By Peggy Eastman
For the Rev. Canon Andrew White, in his work as chaplain of St. George’s Anglican Church of Baghdad, the flesh may be weak but the spirit remains strong.
“I have to be honest with you. I’ve never felt overwhelmed. I know I’m doing what I was made to do and what I was created to do,” White said during a forum at All Saints Church in Chevy Chase, Maryland, on September 14. “The Lord is here, and he has never left us, even in our time of great trial.”
Even in the face of violence, persecution and killings perpetrated by the Islamic State of Iraq and Syria (ISIS), “I’ve never felt discouraged,” he told TLC, because of his deep trust in God. “I never doubt him,” White said. “I always love him and I know he loves me.”
Asked by TLC for his perspective on President Obama’s national address four days earlier, White said: “Speeches are speeches. We only have hope when things begin to change. At the moment nothing has changed. The only hope we have is what we can do for our people. Just dropping bombs from the sky doesn’t bring us hope.”
White has led St. George’s, the only Anglican Church in Iraq, since 1998; at its peak the church has served 6,000 Iraqis each week. All Saints has continued to support White, known as the vicar of Baghdad, and the Foundation for Relief and Reconciliation in the Middle East — of which he is president — through its Global Outreach Program. Speaking during his second visit to All Saints in recent years, he described the escalating challenge of emergency relief work to help Christian refugees who have fled their villages in terror of ISIS.
It takes $100,000 per week to provide basic necessities for displaced people — food, wheelchairs (for many disabled people), blankets, mattresses, clothes, water, cradles, and basic medical care, said White, who has worked as an anesthesiologist. This sum does not cover the cost of running St. George’s. Many Christians who have left their villages are living on the streets. White also distributes money to indigenous Christian churches to support their leaders.
“What our people have been through in the last few weeks cannot really be understood or spoken,” White said, describing the killings and massacres of Christians, including children, by Muslim extremists.
“Our people have suffered so greatly. … To have your children killed is the most terrible,” he said.
“Unless we share in the suffering of Christ we cannot share in the glory of Christ,” he said, after citing Romans 8:17. “We [in Iraq] have shared in the suffering of Christ and in the Glory of Christ.”
What can the United States do as a nation to help in the face of atrocities by ISIS? “What America does best is it loves people; it stands with the broken,” he said. “Give us your prayers and your money, that’s all.”
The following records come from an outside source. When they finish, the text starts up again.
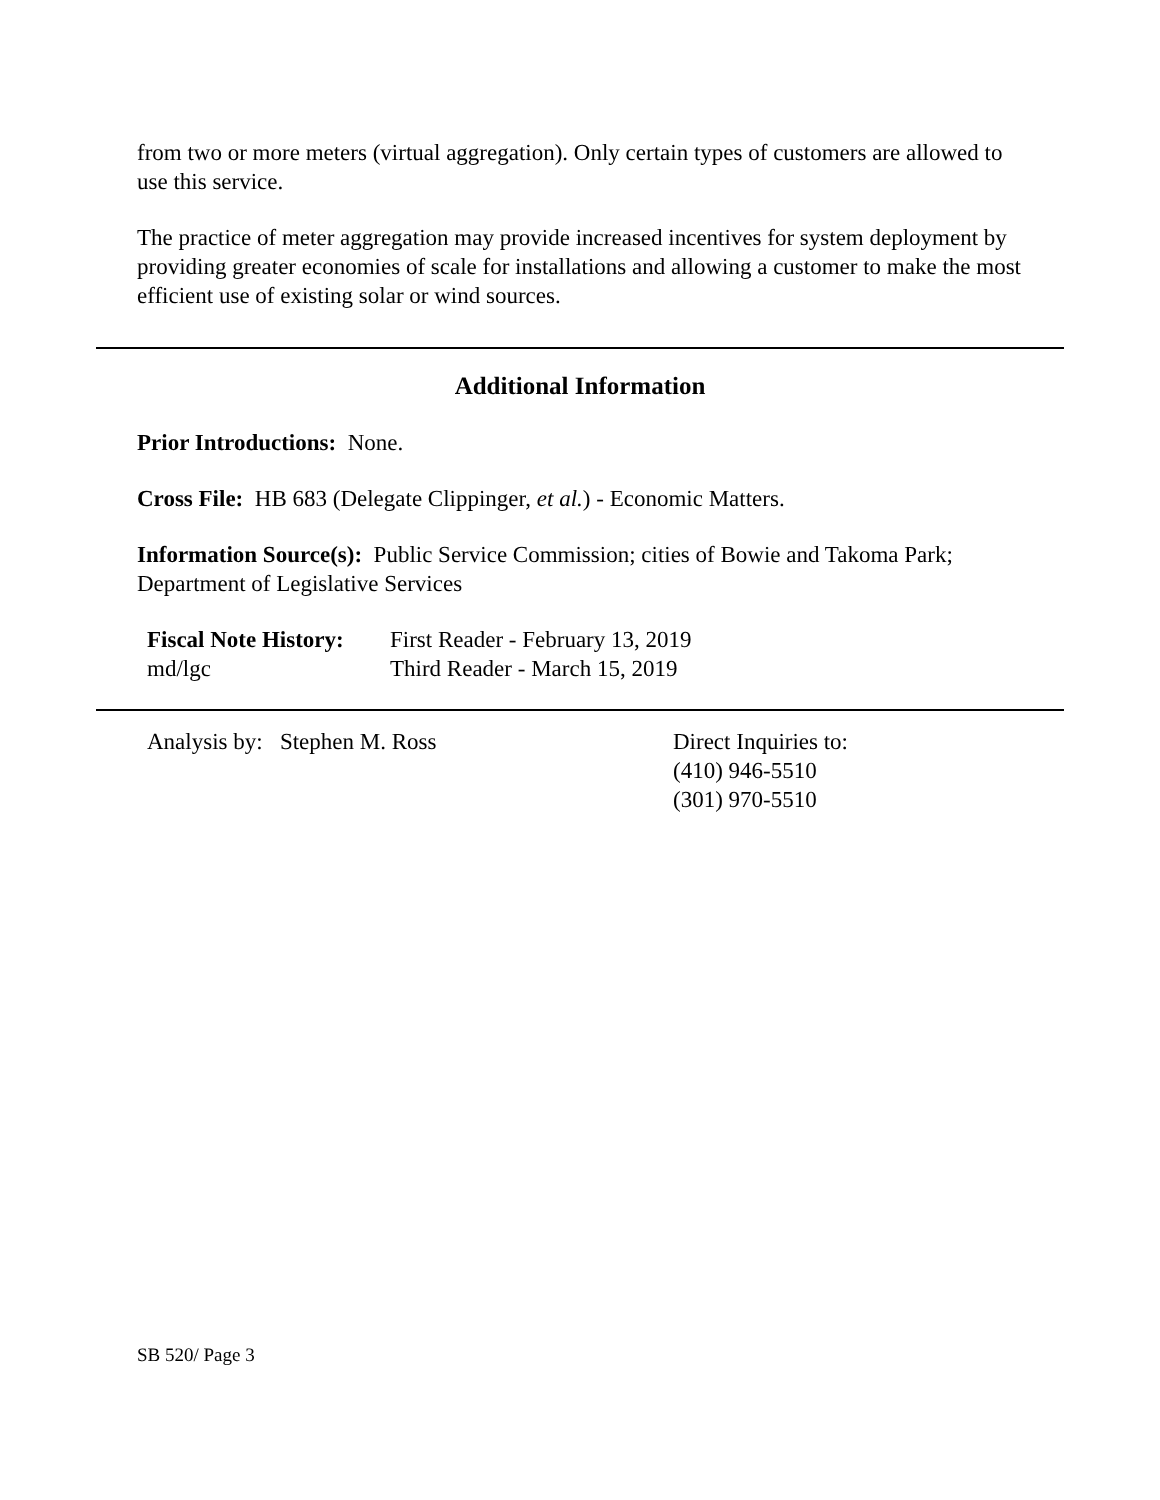from two or more meters (virtual aggregation). Only certain types of customers are allowed to use this service.
The practice of meter aggregation may provide increased incentives for system deployment by providing greater economies of scale for installations and allowing a customer to make the most efficient use of existing solar or wind sources.
Additional Information
Prior Introductions: None.
Cross File: HB 683 (Delegate Clippinger, et al.) - Economic Matters.
Information Source(s): Public Service Commission; cities of Bowie and Takoma Park; Department of Legislative Services
Fiscal Note History:
md/lgc
First Reader - February 13, 2019
Third Reader - March 15, 2019
Analysis by: Stephen M. Ross Direct Inquiries to:
(410) 946-5510
(301) 970-5510
SB 520/ Page 3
During a sermon at All Saints, White stressed that in addition to prayer, Iraqi Christians need protection, provisions, perseverance, and peace. And he said that love is the force that can transform anger and bitterness.
“Jesus loves us and we love everyone, even our enemies,” he said. “How can we meet with those who hate us? I say to them, ‘Would you like to come for dinner?’ In Iraq, when you are invited for dinner, you go.”
White has written several books, including Father Forgive: Reflections on Peacemaking (Monarch, 2013).
Sarah A.K. Ahmed, a dentist and oral surgeon who is Iraq director of operations for the foundation, also spoke at All Saints. She noted that in July people began to stream out of Mosul, a home to Iraqi Christians for 2,000 years. These Christians had lived alongside Muslims until the ISIS threat.
“There’s no order,” Ahmed said. “There were thousands and thousands of people and kids … they had nothing. It was filthy, it was hot, there was no water, people were on the streets. From that day on we started to take care of all those Christians who had left.”
She added: “The stories I heard were horrible. They were sleeping on the ground, on rocks. Some of the women were pregnant.” But like White, Ahmed said she has not felt overwhelmed or discouraged even in the face of such great need. “We customized ourselves to the situation. It’s normal … this is how it is.”
Amid all his other challenges, White lives with multiple sclerosis. Asked at the All Saints forum what prayer he would wish for himself, White responded concisely: “That I can keep going.”